I'm in touch with that sacrifice and it didn't / doesn't happen at a catholic Mass.
 

mica

Well-known member
Nan, have you ever heard or known of the Sacrifice of the Mass now being properly called the Sacrifice of the New Law, which is so called by this term now because it is the sacrifice in which Christ is offered under the species of bread and wine in an un-bloody manner [at the Roman Catholic Mass], thereby making it a 'true and proper act of sacrifice,' according to the Roman Catholic Church in their Question and Answer Catholic Catechism, #1265.
it wasn't a 'true and proper act of sacrifice' prior to its new title?

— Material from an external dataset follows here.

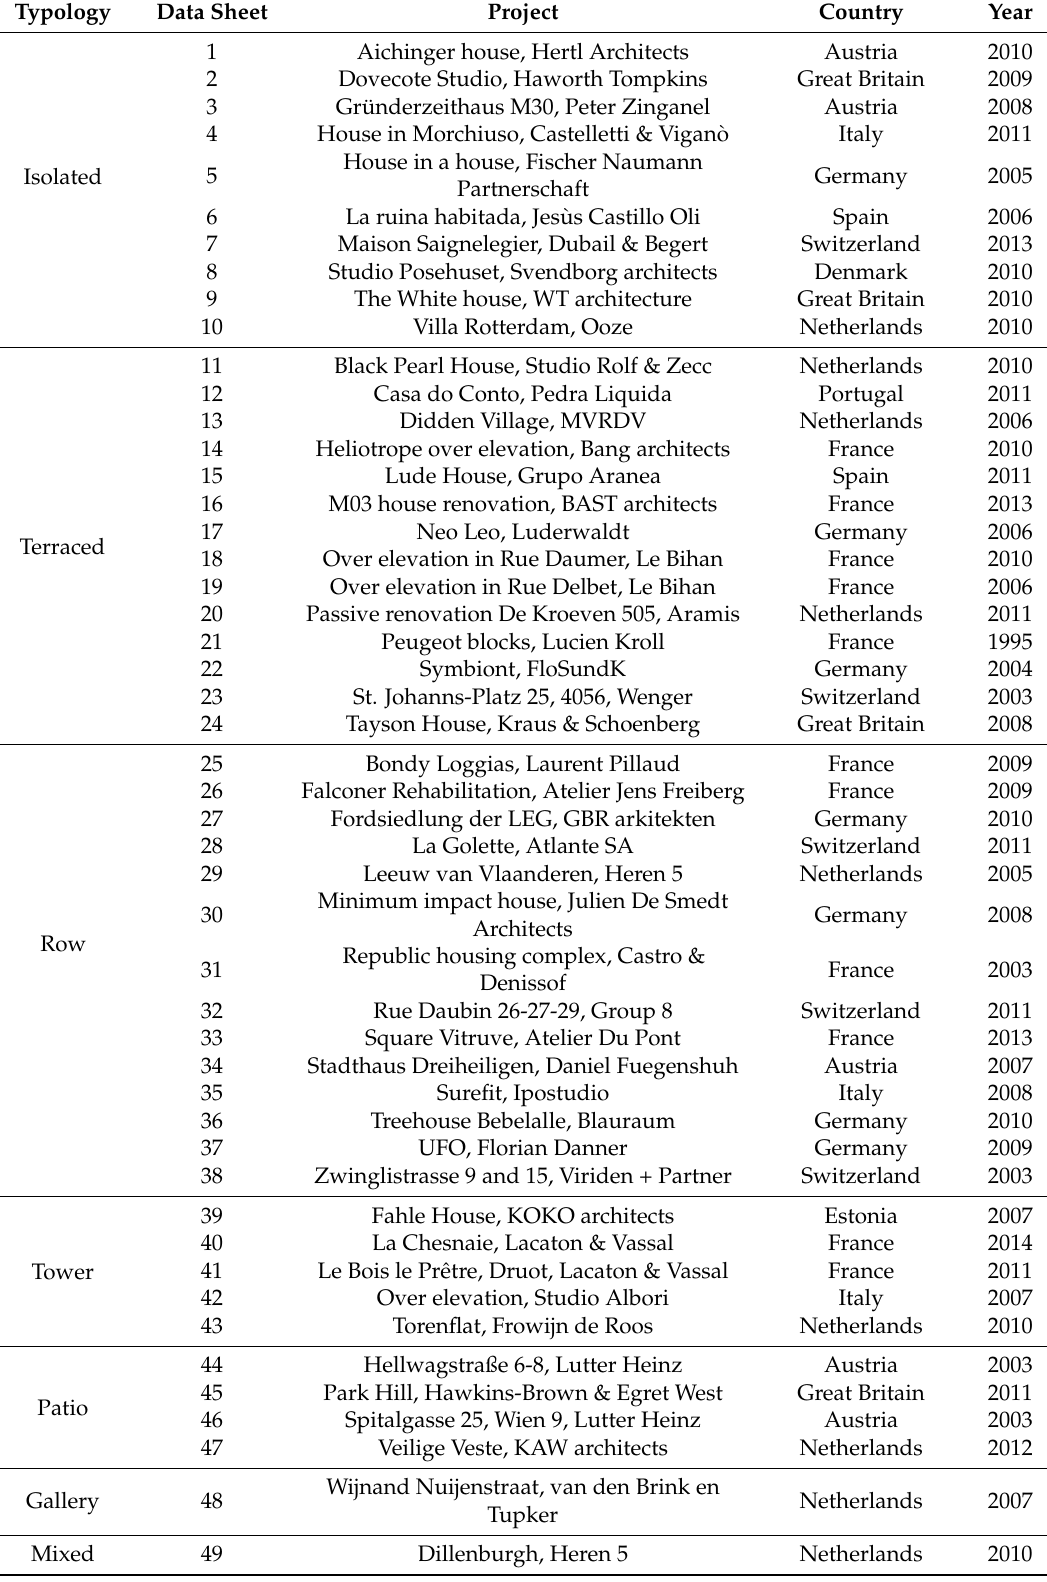
Table 1. Index of the data sheets related to the best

when was that catechism made up? written? printed?
 

nan

Well-known member
Nan, have you ever heard or known of the Sacrifice of the Mass now being properly called the Sacrifice of the New Law, which is so called by this term now because it is the sacrifice in which Christ is offered under the species of bread and wine in an un-bloody manner [at the Roman Catholic Mass], thereby making it a 'true and proper act of sacrifice,' according to the Roman Catholic Church in their Question and Answer Catholic Catechism, #1265.
Can't say that I have. Looked it up at Barnes and Nobel. Lol. Not gonna waste my money.
it wasn't a 'true and proper act of sacrifice' prior to its new title?

when was that catechism made up? written? printed?
It was written by the late John A. Hardon, S.J. and published on 9/11/2013
 

RayneBeau

Well-known member
Can't say that I have. Looked it up at Barnes and Nobel. Lol. Not gonna waste my money.

It was written by the late John A. Hardon, S.J. and published on 9/11/2013
I had never heard of the RCC Mass, being properly called the "Sacrifice of the New Law" either, but I learned that it was explained in that Q. & A. Catholic Catechism, and I'm not surprised that the RCC cunningly renamed it actually. I am sure that the RCC has gotten alot of flack over the years, with people asking in all honesty, how the RCC can call their Mass the same sacrifice as Calvary, yet unbloody, which obviously would NOT make it the same sacrifice. So, as the RCC always does, they came up with a new term in their ever-changing Roman Catholic theology to artfully 'blend' the "unbloody sacrifice" into their Mass, and still claim the Mass as being the same REAL salvific sacrifice of Christ on the Cross, performed in their church at every single "Mass" but with the 'blood-less' exception to Calvary's sacrifice with the real, life-giving blood our Savior shed on that horrific Cross.

Thank you mica for looking up the info on that book - that was very helpful and much appreciated.